**What the exercise asks**
In the records below, find the line with "кожевенных династий не получ" and the line with "В 40-ые годы Алексей Федоров". Print both exactly, along with every line between them, and no other line.

Collected data entries
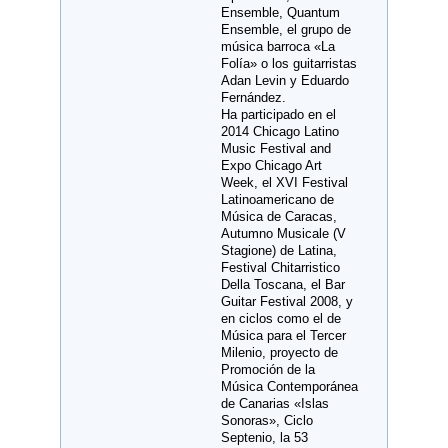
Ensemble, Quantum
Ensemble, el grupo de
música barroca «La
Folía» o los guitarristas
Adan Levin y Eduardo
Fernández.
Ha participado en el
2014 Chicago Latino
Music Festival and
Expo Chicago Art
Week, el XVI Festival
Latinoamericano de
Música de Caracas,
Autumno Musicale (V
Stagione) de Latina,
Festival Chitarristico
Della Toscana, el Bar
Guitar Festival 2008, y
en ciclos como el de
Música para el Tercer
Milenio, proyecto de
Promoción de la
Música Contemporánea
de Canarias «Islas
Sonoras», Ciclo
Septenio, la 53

--

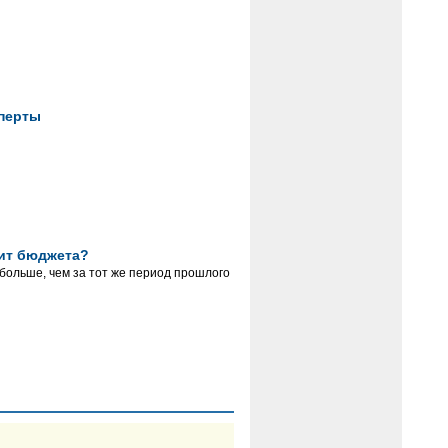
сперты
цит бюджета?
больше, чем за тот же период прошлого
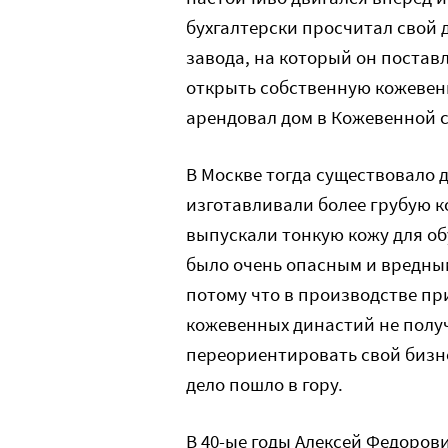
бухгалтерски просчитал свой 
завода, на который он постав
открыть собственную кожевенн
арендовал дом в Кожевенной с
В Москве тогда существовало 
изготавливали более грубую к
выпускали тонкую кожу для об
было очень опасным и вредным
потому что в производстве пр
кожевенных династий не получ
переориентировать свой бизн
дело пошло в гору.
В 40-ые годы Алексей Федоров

**Task result**
кожевенных династий не получ
переориентировать свой бизн
дело пошло в гору.
В 40-ые годы Алексей Федоров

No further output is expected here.